A friend sent me this link to a YouTube video showing some prototype tracklaying in progress. Enjoy.
thanks for a most interesting video. i like the little clips that fasten the rail to the ties.
i remember watching a PC work train spreading ballast from conventional hopper cars. they used a chain to hold the hopper doors part way open and control the flow and threw a tie across the rails in front of the wheels. the tie would slide along the rail tops leveling the rock. the flanges kept trying to cut into the tie but the wheels never climbed it. just sort of shoved it along.
grizlump
I had to laugh. All that mechanized equipment, and they had two guys riding along putting them in place by hand.
It seems to me that getting the ballast right is the most time consuming part of the process, like it is for me in 1/87 scale.

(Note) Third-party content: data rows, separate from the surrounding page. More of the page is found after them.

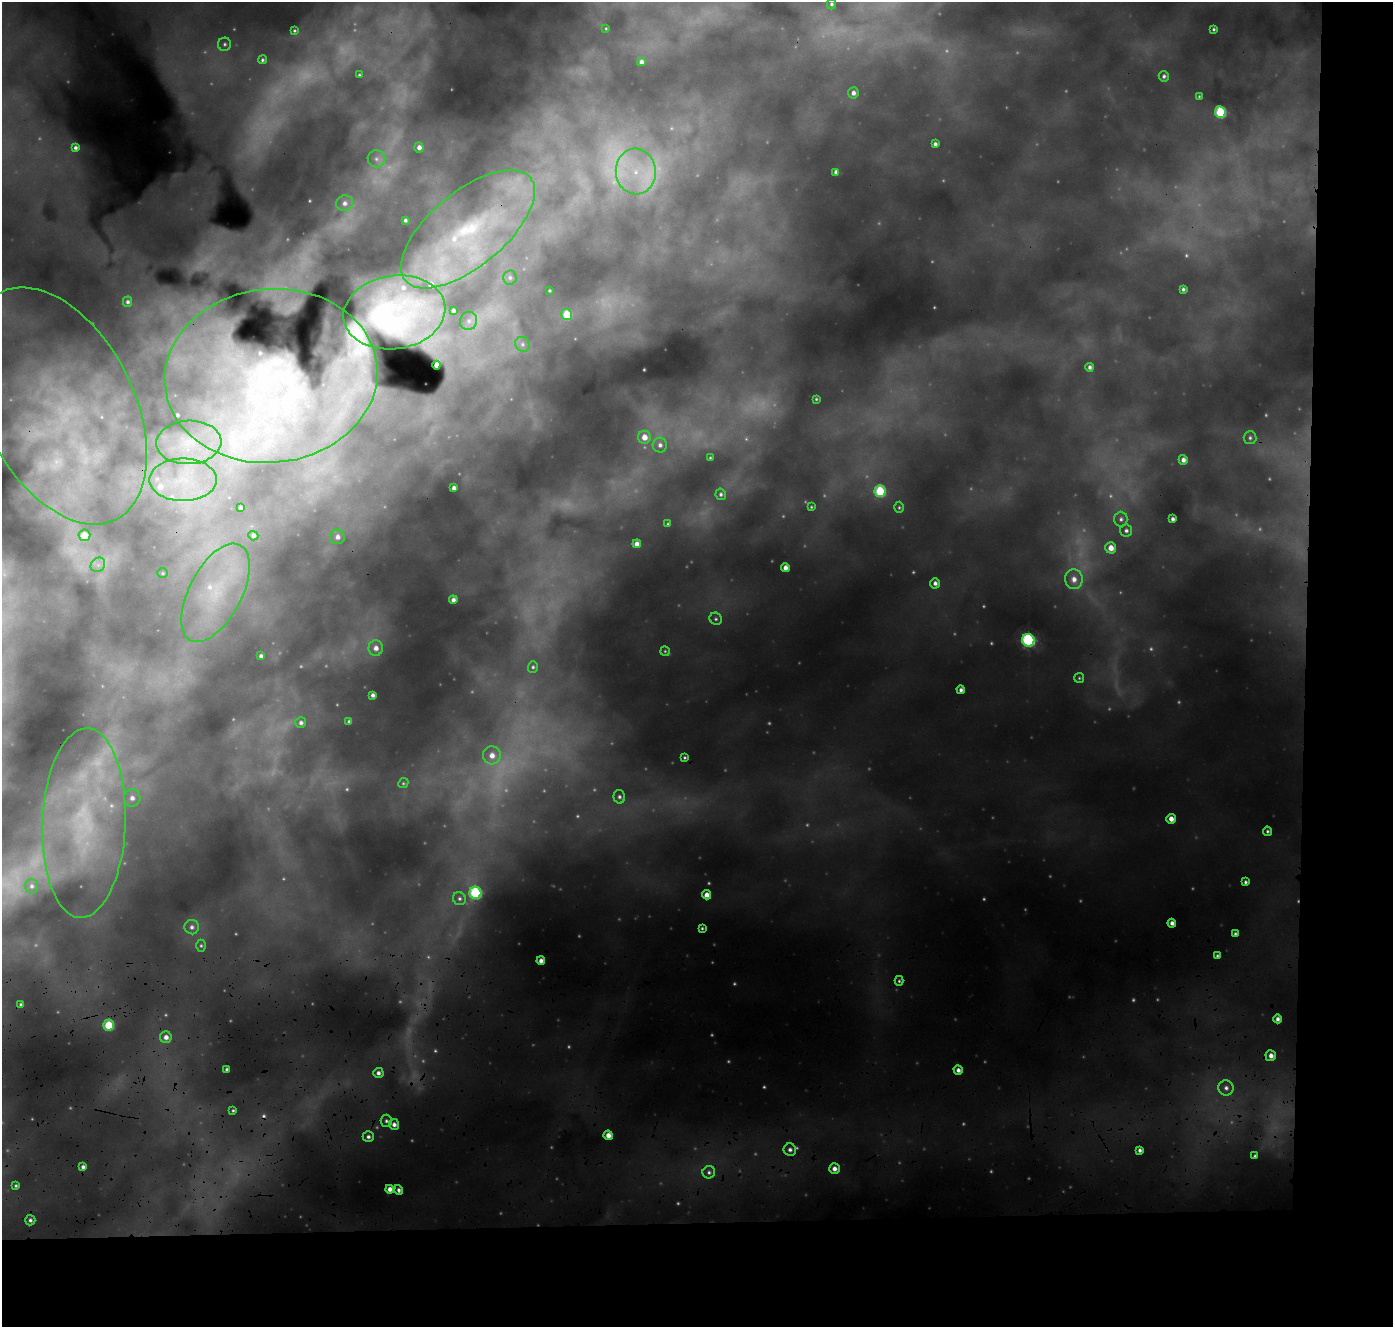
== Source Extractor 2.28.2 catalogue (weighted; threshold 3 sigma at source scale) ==
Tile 9 of 3 x 3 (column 3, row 3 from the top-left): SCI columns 2815-4205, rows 563-1887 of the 4231 x 5099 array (HDU 1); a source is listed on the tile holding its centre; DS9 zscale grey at full resolution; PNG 1395 x 1329 px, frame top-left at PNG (2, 2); each listed source drawn as its Kron ellipse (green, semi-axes under 4 px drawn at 4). Shown black and unused: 14% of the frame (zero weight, under 3 of 4 exposures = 24% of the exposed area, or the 3 px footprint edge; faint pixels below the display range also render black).
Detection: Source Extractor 2.28.2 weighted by HDU 2 'WHT'; one run over the whole footprint, this tile lists its part. Background 0.395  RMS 0.043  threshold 0.192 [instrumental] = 3 sigma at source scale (4.5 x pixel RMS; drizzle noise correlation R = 1.50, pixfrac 1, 0.05/0.05 arcsec/px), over >= 5 px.
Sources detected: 185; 52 too faint to see at this stretch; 1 cosmic-ray / hot-pixel residue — neither listed nor drawn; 12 inside a brighter listed object's ellipse — not listed separately; the other 120 listed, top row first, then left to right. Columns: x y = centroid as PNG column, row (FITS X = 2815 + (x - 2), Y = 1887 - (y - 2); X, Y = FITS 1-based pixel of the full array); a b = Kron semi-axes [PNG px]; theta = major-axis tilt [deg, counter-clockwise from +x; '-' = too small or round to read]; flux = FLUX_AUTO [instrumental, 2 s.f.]
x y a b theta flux
831 4 5 4 - 9.6
606 28 3 2 - 3.2
1213 29 3 3 - 7.7
294 31 4 4 - 6.5
225 44 6 6 - 12
262 60 4 4 - 8.7
641 62 4 4 - 18
359 75 4 4 - 5.9
1164 76 5 5 - 12
853 93 5 5 - 20
1199 96 3 3 - 4.4
1220 112 6 5 - 370
935 144 4 4 - 14
419 147 5 4 - 23
75 148 3 3 - 12
376 159 9 8 - 24
636 171 23 20 -85 200
836 172 4 4 - 19
345 203 8 7 - 26
405 220 4 3 - 9.9
468 229 81 37 40 810
510 277 7 7 - 13
1183 289 4 3 - 11
549 290 3 3 - 5.2
127 302 5 4 - 12
453 311 4 3 - 11
394 312 51 37 8 790
567 315 5 5 - 140
469 321 9 8 - 26
522 344 8 7 - 15
436 365 4 4 - 44
1090 367 4 4 - 14
271 376 107 87 6 1300
816 399 3 3 - 4.9
59 406 127 75 -63 1700
644 437 6 6 - 50
1250 438 6 6 - 12
189 442 32 21 3 220
660 445 7 7 - 21
710 458 3 3 - 5.2
1183 460 5 4 - 22
183 480 34 21 0 290
454 488 4 4 - 16
880 491 6 5 - 310
721 494 6 5 - 12
811 507 4 3 - 5.4
899 507 5 4 - 6.9
240 508 4 3 - 12
1121 519 7 6 - 17
1173 519 4 3 - 15
668 524 3 3 - 5.7
1126 530 6 6 - 15
84 535 6 6 - 78
253 536 5 4 - 12
337 537 7 7 - 24
637 544 4 4 - 32
1111 548 6 5 - 50
98 565 8 6 44 21
785 568 4 4 - 30
162 573 5 5 - 6.8
1074 579 10 9 - 46
935 583 5 5 - 19
215 593 54 26 62 420
453 600 4 4 - 17
716 619 6 5 - 10
1028 640 6 6 - 850
376 648 8 7 - 35
665 651 5 4 - 5.9
261 656 4 4 - 16
533 667 5 5 - 9.2
1079 678 5 5 - 6.5
961 690 4 4 - 16
373 695 4 4 - 16
349 721 3 3 - 6.4
301 723 5 5 - 14
492 755 9 9 - 48
684 757 4 4 - 7.2
403 783 5 4 - 6.4
619 797 7 6 - 14
132 798 9 8 - 34
1171 819 5 4 - 35
84 823 95 41 88 940
1267 831 4 4 - 8.7
1245 882 4 4 - 10
31 886 7 6 - 15
475 893 6 6 - 490
707 895 4 4 - 34
459 899 7 6 - 13
1172 923 4 4 - 21
192 927 7 7 - 18
702 928 3 3 - 6.5
1235 934 3 3 - 8.2
201 946 6 5 - 8.1
1217 956 3 3 - 6.8
541 961 4 4 - 24
899 981 5 4 - 8.3
21 1004 3 3 - 8.8
1278 1019 4 4 - 20
109 1025 5 5 - 190
166 1037 6 6 - 28
1271 1056 5 5 - 30
227 1069 3 3 - 8.4
958 1070 5 4 - 21
378 1073 5 5 - 19
1226 1088 8 7 - 24
233 1110 3 3 - 6.8
386 1121 6 5 - 12
394 1124 5 5 - 21
608 1135 4 4 - 38
368 1137 5 5 - 15
790 1150 6 6 - 19
1140 1150 4 4 - 17
1255 1156 4 3 - 8.7
83 1167 4 4 - 16
834 1169 5 5 - 28
709 1172 6 6 - 13
16 1186 4 4 - 8
390 1189 4 4 - 31
399 1190 5 4 - 14
30 1220 5 5 - 14
Overlapping masked pixels (flux is a lower limit): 1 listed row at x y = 59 406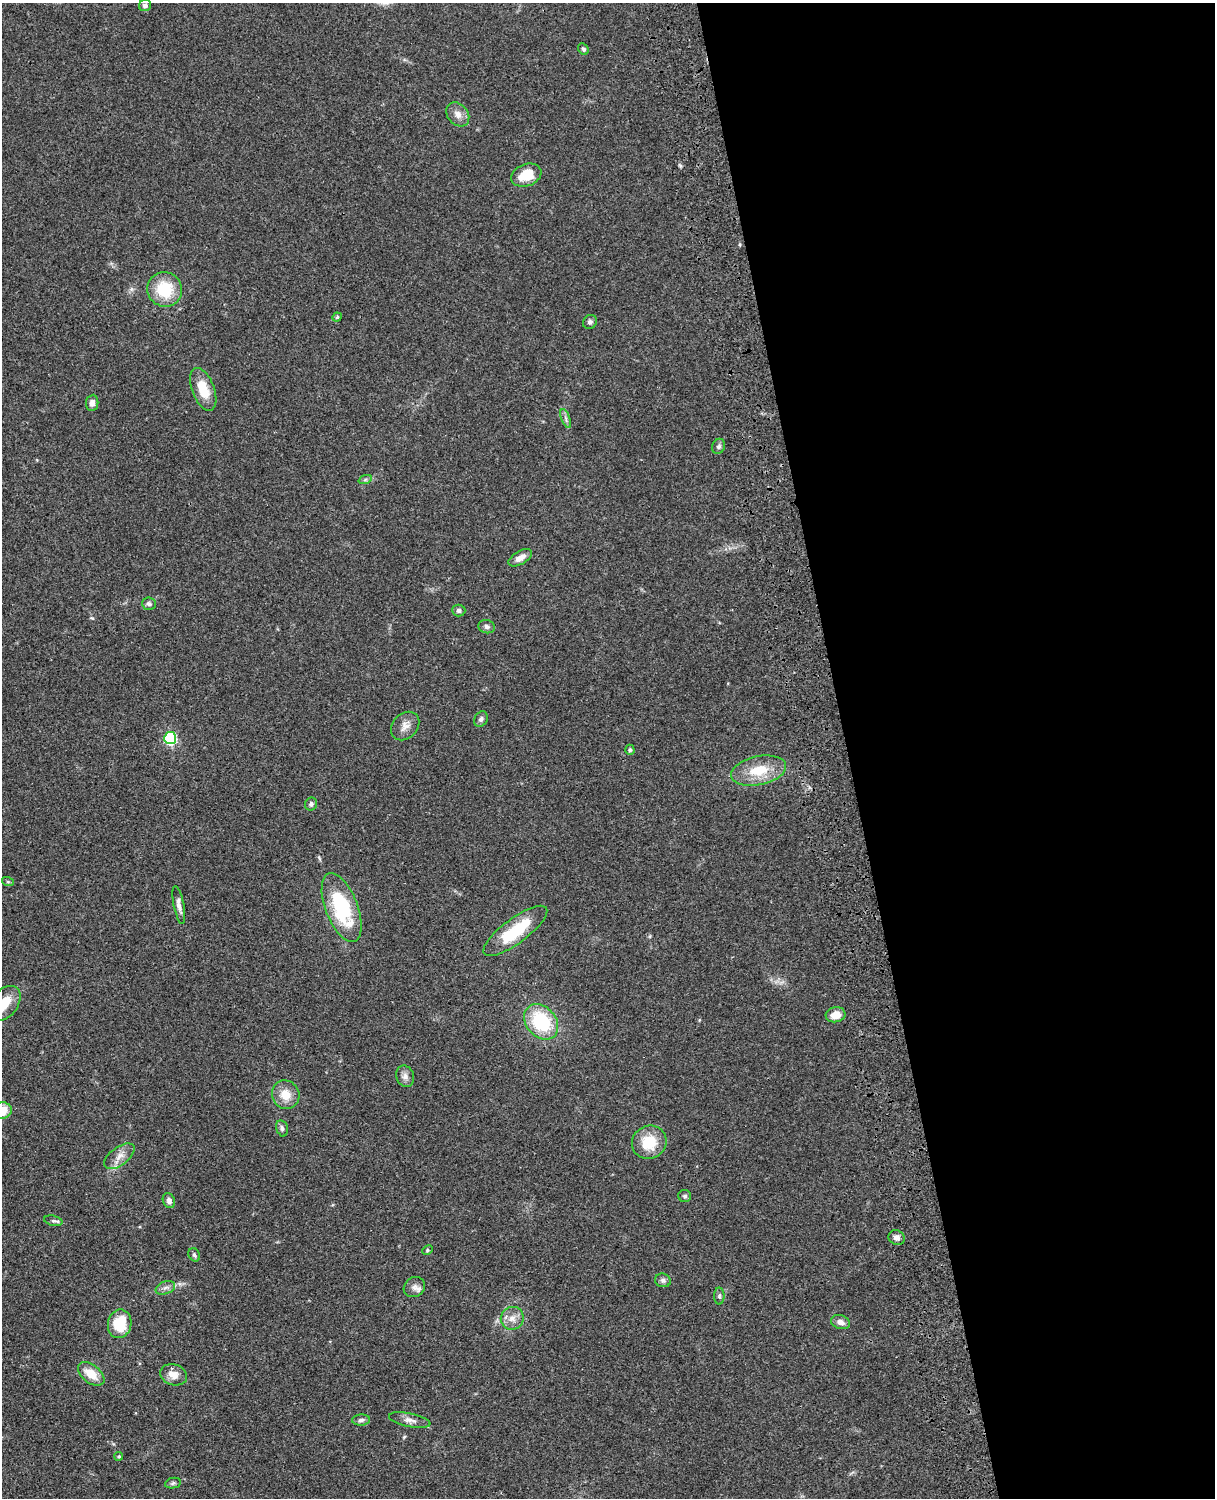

True enough, Phil, and we even use the dynamic stabilization technique (except we don’t have the fancy gizmo with the digging tines…we just tap the rails with a paint brush or a dowel). Very good video!!
-Crandell
That was an awesome video!!! I never seen that before, I always wondered how they lay track so fast, for miles and miles. It’s very different than a bunch of workers doing it by hand back in the old days!
Some of those machines are really cool, I want one of those for spreading ballast, hehehe. That would be a neat thing to model.
Anyone know how long it takes them to lay track? Say like 1 mile per 2 hours?
Thanks for sharing the video, I learn something new every day.
Good Video
I got to see similar equipment in action recently on a trolley line being upgraded. I find it amazing that in the 1800’s track was laid much faster. The trolley area has been down for 2 months and it’s only a couple of miles. Of course the quality wasn’t there but they did got it done. With the machinery available you’d think they could move a bit faster these days.